Tremellales are jelly fungi with beautiful translucency that reminded me of little glass sculptures. Each mushrooom, fungi or slime mold I found had its own unique shape. These fungi thrive on wet wood and like the resurrection ferns that adorned by live oak trees, shrivel up when it is dry only to plump back up when they receive sufficient moisture. Nature teaches us resiliency and adaptability.
When Merrillee and I spotted this mushroom, we were drawn to it instantly. It was so fragile on a tiny whisper of a stem and yet in its sheltered little spot amid fallen branches and leaves, it seemed safe and protected, a little jewel that we would have hated to have trampled on if we had not been treading lightly.

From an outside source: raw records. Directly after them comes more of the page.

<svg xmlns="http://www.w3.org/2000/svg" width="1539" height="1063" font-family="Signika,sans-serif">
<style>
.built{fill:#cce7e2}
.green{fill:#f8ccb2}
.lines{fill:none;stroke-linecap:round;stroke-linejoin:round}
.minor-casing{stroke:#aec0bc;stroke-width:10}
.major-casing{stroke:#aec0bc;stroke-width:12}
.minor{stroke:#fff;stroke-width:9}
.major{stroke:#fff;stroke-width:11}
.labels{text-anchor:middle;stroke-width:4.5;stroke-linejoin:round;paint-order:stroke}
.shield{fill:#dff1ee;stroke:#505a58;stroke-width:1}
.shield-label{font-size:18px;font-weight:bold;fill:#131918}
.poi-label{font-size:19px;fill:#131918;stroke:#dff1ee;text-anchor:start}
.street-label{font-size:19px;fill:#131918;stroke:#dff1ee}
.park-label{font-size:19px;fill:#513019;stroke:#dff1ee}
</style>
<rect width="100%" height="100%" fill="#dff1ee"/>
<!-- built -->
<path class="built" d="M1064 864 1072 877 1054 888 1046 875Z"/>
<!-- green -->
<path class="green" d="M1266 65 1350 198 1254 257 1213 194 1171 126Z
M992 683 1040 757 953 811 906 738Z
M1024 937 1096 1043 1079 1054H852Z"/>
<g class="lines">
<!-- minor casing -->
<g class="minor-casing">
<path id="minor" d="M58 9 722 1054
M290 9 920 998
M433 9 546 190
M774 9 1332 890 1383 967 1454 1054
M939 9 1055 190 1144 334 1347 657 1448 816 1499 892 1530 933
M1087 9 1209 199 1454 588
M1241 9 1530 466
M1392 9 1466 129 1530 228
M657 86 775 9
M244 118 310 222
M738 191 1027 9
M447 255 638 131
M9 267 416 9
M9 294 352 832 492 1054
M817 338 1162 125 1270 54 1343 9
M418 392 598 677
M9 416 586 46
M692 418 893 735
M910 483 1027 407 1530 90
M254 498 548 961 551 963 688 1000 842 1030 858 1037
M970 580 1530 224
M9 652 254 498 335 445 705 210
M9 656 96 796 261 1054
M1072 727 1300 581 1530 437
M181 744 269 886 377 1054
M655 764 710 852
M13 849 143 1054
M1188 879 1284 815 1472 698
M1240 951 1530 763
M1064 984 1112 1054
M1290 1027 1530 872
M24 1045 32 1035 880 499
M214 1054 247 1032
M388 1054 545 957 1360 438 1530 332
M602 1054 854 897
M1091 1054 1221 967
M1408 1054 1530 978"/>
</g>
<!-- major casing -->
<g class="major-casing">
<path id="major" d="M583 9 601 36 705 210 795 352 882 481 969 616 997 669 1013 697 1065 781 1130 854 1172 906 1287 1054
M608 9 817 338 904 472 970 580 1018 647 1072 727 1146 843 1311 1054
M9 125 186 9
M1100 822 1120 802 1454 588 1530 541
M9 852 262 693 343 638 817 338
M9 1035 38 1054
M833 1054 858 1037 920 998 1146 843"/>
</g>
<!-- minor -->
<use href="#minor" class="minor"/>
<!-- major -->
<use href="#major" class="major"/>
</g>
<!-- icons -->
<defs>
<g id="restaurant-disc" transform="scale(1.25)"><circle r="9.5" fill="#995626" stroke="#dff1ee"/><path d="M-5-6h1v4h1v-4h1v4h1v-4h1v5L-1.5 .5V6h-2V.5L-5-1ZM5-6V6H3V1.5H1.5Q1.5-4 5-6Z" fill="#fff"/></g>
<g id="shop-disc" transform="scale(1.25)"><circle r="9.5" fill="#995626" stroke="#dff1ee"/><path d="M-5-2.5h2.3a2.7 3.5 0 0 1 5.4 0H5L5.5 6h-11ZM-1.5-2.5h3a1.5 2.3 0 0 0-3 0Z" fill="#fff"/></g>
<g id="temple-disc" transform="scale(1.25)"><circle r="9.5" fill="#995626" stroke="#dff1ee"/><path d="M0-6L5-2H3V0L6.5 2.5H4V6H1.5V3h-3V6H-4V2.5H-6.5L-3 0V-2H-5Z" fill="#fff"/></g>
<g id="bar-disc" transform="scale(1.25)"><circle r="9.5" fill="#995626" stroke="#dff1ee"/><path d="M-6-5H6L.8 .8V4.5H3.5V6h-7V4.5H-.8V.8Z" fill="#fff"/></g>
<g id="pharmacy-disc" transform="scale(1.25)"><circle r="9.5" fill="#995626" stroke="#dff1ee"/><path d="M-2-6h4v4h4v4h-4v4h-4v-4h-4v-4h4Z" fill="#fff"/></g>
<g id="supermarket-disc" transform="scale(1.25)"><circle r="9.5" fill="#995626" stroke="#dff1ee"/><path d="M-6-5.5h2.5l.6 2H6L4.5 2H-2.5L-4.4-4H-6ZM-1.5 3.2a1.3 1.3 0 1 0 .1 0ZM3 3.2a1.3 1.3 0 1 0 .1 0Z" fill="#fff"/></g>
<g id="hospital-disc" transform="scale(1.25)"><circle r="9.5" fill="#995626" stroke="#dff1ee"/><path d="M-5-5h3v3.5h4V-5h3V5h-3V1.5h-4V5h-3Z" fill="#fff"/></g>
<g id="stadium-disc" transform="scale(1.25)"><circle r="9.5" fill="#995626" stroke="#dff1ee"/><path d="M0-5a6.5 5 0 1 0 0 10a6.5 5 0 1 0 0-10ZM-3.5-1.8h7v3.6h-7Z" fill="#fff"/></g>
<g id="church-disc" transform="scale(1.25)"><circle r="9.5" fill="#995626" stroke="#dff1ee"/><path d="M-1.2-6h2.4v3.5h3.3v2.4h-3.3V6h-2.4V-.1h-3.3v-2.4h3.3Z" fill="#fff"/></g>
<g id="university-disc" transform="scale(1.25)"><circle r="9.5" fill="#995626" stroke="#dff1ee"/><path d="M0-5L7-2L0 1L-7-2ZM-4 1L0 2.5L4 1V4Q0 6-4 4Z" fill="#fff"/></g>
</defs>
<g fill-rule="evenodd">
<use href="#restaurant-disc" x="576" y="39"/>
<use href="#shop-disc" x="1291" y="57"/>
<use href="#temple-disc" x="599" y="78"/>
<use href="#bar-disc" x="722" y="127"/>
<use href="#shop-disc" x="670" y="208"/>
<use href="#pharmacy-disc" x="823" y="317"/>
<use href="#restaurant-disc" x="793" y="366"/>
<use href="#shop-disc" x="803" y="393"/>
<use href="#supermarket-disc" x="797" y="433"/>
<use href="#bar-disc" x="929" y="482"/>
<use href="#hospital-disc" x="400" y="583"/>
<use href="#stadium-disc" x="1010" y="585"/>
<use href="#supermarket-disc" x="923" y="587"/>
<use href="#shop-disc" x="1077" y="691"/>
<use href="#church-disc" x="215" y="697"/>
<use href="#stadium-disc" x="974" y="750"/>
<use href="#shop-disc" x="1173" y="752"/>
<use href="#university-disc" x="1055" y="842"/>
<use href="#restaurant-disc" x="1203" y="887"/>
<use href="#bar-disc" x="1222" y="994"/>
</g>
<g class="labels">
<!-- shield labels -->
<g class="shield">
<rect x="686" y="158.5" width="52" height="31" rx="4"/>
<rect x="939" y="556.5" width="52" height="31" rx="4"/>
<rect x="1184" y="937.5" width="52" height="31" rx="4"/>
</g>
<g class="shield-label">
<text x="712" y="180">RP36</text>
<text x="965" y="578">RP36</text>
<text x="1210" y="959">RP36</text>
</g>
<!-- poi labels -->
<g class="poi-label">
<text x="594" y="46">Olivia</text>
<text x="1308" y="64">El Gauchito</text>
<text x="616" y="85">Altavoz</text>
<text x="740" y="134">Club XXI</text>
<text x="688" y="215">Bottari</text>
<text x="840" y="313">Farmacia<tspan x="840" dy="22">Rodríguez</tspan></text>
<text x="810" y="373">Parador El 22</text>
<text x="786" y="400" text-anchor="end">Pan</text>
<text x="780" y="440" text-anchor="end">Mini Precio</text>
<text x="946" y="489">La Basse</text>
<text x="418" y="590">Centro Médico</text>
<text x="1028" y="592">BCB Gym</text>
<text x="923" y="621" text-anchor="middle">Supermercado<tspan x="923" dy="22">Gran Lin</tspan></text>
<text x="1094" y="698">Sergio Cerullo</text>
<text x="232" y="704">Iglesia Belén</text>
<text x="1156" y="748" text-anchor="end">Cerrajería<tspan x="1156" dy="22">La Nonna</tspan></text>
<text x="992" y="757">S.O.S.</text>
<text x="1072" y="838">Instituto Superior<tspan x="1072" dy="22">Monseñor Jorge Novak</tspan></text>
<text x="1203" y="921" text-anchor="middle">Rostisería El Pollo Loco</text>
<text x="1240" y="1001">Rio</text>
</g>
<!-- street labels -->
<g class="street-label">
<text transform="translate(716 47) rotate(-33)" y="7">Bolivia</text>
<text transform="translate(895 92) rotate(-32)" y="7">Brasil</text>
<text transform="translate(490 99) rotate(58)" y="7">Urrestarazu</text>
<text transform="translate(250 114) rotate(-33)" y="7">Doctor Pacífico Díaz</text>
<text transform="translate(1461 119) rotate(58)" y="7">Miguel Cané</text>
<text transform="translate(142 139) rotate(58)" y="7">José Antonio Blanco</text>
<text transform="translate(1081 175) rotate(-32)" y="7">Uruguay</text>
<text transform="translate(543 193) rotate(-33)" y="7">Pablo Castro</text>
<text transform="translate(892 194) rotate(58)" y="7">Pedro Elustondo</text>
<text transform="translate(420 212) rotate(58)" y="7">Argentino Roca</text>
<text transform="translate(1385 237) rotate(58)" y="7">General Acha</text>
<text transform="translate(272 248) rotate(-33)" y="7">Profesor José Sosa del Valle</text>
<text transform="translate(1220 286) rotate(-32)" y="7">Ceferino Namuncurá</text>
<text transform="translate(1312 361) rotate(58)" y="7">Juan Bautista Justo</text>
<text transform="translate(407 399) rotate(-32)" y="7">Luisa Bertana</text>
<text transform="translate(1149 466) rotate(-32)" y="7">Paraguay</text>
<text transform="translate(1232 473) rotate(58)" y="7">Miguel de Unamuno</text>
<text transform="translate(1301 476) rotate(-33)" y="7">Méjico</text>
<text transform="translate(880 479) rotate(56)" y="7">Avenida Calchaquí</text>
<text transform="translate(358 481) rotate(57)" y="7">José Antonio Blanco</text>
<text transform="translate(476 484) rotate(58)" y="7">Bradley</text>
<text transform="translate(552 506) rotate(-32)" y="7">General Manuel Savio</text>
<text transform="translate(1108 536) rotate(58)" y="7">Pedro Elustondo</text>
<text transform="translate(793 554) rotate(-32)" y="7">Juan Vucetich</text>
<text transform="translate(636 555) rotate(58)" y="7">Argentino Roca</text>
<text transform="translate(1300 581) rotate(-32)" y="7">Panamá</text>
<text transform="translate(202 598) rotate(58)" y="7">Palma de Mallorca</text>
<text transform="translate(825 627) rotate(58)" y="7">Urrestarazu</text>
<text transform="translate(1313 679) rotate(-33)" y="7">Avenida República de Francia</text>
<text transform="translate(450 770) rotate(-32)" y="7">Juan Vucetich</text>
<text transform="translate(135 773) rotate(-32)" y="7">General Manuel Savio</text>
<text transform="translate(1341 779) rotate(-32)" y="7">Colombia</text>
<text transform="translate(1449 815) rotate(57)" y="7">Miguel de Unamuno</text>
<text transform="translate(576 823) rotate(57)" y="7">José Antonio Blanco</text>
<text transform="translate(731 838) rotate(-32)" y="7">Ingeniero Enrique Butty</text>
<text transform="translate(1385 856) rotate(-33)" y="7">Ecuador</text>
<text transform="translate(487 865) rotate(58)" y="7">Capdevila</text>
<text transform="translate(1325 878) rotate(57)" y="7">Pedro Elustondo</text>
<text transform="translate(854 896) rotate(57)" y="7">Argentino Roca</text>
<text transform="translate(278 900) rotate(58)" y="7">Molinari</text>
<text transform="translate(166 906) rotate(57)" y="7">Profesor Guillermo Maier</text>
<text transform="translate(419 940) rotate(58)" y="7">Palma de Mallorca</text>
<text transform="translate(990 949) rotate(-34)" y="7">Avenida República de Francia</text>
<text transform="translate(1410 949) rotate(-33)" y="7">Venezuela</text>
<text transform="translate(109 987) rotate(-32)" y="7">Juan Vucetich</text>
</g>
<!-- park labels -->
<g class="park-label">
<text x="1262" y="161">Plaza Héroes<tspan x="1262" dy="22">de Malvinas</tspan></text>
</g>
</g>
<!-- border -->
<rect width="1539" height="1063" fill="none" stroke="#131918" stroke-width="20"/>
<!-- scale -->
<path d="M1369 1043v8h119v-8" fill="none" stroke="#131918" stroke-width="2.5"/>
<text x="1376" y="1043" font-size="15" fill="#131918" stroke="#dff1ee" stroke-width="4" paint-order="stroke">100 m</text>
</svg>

In addition to the mushrooms and fungi, there were interesting slime molds on the ground and on trees. Slime molds are not plants or animals, but single-celled amoeba that are often soil dwelling. They can unite to become more complex reproductive structures and though they have no brains, that can anticipate change, remember, and make decisions. So before you step on a slime mold, remember they too are sentient and can navigate mazes. Biologists classify them as protists, which is a category they throw everything into that we don't understand. Nature is mysterious and often operates by complex mechanisms that we do not comprehend right away. We do better to learn from nature before blindly stepping in to alter our environments. https://www.scientificamerican.com/article/brainless-slime-molds/
These tiny white droplets with wispy tails ornamenting a tree covered with lichen. They were so beautiful and delicate. There are mushrooms and fungi classified as puffballs and they are essentially spore cases, which is what these appeared to be. However, I am no expert. This mushroom walk showed me just how much biodiversity I am unaware of and it will likely take years to learn. It was fascinating to crawl around on the ground or look in all the nooks and crannies of trees. So many little miracles everywhere waiting to be discovered if you look closely enough.
Speaking of looking, these were very strange looking, like an alien colony of eyeballs congregating.

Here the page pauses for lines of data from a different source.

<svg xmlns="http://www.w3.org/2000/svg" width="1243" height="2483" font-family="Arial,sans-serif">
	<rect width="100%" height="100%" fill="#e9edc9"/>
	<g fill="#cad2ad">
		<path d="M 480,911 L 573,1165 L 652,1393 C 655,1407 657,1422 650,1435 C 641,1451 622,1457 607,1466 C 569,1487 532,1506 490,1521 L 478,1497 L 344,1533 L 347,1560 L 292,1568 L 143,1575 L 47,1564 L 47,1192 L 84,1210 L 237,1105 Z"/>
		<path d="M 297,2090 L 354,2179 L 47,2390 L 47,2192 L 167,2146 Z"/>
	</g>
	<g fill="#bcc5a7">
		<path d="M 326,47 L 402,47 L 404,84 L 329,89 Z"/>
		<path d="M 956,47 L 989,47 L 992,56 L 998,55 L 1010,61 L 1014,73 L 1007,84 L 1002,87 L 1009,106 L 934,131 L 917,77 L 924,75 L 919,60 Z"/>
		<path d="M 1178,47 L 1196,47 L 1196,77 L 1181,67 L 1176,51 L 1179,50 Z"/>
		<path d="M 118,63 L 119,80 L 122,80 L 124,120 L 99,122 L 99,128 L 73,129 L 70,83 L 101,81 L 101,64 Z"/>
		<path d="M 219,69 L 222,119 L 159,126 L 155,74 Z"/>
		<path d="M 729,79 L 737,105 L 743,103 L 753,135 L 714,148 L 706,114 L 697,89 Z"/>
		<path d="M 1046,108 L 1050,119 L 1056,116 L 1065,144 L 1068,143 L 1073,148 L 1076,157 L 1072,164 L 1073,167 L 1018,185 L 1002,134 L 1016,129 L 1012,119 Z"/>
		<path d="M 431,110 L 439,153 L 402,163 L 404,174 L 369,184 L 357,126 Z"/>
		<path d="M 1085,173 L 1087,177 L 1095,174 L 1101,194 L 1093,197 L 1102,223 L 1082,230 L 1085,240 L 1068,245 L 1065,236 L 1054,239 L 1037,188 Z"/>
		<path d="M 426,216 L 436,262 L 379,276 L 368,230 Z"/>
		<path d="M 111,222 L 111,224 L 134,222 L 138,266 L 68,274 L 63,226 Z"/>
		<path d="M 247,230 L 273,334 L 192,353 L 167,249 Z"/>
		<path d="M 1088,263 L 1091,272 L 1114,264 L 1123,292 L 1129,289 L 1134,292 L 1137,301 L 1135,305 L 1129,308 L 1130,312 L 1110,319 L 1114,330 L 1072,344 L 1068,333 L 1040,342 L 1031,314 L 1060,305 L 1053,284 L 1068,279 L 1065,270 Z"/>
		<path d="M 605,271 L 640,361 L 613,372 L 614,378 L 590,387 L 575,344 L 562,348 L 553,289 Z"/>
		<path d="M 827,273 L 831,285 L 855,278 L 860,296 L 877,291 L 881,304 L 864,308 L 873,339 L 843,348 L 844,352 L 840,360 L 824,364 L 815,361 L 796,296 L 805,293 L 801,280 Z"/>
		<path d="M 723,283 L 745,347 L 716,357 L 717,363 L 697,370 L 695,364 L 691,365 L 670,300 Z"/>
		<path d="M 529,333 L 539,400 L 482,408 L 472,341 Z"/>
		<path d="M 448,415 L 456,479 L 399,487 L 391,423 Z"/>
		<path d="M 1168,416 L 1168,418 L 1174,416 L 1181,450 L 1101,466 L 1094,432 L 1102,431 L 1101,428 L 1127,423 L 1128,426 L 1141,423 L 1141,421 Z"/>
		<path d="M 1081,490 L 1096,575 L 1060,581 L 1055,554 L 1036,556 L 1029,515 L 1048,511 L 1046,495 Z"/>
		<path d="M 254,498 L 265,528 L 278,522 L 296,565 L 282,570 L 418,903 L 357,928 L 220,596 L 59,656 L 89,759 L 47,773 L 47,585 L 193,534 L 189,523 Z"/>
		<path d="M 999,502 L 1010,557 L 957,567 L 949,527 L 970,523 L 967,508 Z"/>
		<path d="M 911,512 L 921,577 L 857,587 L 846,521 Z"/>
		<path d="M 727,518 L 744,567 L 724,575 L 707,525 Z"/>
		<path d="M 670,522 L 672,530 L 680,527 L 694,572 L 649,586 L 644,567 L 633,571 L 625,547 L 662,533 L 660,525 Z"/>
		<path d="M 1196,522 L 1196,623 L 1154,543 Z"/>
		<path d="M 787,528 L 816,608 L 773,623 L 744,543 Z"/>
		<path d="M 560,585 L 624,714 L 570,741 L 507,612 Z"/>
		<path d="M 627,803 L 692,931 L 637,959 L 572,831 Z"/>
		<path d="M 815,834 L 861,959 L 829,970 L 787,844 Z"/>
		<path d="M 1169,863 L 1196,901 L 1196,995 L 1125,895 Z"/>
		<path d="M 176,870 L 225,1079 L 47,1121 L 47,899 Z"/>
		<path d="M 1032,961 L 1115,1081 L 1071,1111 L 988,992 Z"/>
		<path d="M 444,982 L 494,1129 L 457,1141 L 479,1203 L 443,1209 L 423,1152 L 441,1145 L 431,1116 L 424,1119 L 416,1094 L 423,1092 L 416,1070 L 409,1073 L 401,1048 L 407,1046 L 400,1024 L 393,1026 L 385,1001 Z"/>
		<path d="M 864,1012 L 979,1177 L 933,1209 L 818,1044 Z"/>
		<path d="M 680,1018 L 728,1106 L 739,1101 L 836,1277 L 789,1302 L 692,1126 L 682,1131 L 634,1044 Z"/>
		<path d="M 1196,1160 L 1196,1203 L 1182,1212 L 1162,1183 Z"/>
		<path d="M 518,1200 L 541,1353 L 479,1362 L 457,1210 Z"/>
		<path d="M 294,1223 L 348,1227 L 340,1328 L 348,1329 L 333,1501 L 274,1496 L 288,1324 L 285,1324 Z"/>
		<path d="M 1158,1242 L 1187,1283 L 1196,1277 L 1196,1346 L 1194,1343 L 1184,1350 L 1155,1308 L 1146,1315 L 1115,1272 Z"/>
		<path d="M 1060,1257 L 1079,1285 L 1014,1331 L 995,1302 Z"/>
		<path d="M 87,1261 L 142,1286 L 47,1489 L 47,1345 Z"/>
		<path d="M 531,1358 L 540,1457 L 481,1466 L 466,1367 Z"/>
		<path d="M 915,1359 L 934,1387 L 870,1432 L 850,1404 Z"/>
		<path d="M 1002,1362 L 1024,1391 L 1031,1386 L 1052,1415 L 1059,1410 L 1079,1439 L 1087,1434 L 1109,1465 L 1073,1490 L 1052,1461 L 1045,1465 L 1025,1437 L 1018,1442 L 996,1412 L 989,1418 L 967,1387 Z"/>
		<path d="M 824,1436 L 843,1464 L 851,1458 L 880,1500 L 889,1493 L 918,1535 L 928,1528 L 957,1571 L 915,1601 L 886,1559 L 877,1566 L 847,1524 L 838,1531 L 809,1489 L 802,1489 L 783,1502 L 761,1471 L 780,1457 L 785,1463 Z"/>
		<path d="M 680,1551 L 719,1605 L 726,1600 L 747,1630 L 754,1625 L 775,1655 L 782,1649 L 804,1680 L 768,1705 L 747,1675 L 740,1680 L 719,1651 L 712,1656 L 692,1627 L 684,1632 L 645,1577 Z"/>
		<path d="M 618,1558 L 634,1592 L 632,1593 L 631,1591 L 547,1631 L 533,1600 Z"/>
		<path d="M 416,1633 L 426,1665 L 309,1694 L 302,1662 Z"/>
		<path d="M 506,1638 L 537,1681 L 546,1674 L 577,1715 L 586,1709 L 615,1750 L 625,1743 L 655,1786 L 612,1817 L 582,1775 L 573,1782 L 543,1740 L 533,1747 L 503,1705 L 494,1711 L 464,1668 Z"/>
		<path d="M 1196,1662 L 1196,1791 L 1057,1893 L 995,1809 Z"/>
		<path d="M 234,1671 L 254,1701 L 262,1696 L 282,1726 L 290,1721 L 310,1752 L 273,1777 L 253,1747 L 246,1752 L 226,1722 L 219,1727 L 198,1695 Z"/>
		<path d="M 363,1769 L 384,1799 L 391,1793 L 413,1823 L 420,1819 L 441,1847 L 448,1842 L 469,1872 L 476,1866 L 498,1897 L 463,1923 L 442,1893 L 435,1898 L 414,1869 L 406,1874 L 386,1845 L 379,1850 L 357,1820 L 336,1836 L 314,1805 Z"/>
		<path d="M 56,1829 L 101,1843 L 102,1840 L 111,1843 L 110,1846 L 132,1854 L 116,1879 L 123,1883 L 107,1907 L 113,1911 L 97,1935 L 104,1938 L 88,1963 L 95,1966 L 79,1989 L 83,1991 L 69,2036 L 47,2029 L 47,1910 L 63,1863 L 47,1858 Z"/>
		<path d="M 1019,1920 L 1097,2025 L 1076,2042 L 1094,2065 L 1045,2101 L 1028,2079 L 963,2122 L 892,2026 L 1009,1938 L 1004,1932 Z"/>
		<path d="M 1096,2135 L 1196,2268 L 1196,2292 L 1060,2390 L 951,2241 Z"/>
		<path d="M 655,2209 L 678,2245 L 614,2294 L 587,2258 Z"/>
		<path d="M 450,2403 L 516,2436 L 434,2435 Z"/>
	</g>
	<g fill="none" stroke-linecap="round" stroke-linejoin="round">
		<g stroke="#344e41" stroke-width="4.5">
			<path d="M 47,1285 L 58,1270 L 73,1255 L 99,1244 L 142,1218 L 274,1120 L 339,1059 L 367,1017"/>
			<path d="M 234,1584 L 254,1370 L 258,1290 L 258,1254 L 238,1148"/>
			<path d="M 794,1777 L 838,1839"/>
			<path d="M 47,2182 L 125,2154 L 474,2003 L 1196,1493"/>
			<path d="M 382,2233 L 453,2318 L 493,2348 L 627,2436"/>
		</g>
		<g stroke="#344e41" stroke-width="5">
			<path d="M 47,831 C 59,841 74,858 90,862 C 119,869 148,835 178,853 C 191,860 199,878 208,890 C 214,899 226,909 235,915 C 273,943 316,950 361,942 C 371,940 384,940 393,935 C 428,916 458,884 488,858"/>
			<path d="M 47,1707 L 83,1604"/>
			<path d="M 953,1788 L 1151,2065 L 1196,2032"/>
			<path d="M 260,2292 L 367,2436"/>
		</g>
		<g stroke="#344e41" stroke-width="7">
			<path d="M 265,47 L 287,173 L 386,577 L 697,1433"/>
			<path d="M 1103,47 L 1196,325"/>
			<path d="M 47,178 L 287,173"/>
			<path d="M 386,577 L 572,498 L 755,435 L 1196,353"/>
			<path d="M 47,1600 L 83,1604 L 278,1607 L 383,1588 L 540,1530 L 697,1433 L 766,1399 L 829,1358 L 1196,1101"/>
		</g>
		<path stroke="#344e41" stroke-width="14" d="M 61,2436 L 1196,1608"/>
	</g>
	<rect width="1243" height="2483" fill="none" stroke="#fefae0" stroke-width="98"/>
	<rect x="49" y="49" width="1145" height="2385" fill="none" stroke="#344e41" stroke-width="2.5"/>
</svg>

And when you find fungi and mushrooms, it is so interesting to get down at eye level and see how these organisms grow. Their tiny branches forming clusters like a miniature forest. As below so above, as they help support the entire ecosystem.
The rich red Russula that so many animals like to eat is always eye catching to humans as well. It reminded me of mushrooms in fairy tales. Though there was only an insect on its stem, I could imagine wood nymphs making there home underneath it.
If you take a log with oyster mushrooms on it home and keep it moist, according to oyster expert David Arora, it will likely produce crops regularly and they are edible and delicious. The way these seemed to grow around the tree in a band made me think of a cuff bracelet. They are quite elegant in their scalloped edges.
I don't know what this type of mushroom is but it was very delicate and beautiful. Partially translucent with many radiating ridges, it reminded me of a Chihuly glass sculpture. It was lovely to find it woven into its habitat.
These white shelf mushrooms found a wide enough crevice in the tree bark to take hold. Almost anything in nature can provide a home for something else whether it is alive or dead. Next to the mushrooms is an interesting orange spore. This walk in the woods showed me that you can look at any small area of a thriving ecosystem and stare for hours, seeing more and more things the closer you look. And then to think there are all the levels are eyes can't even see.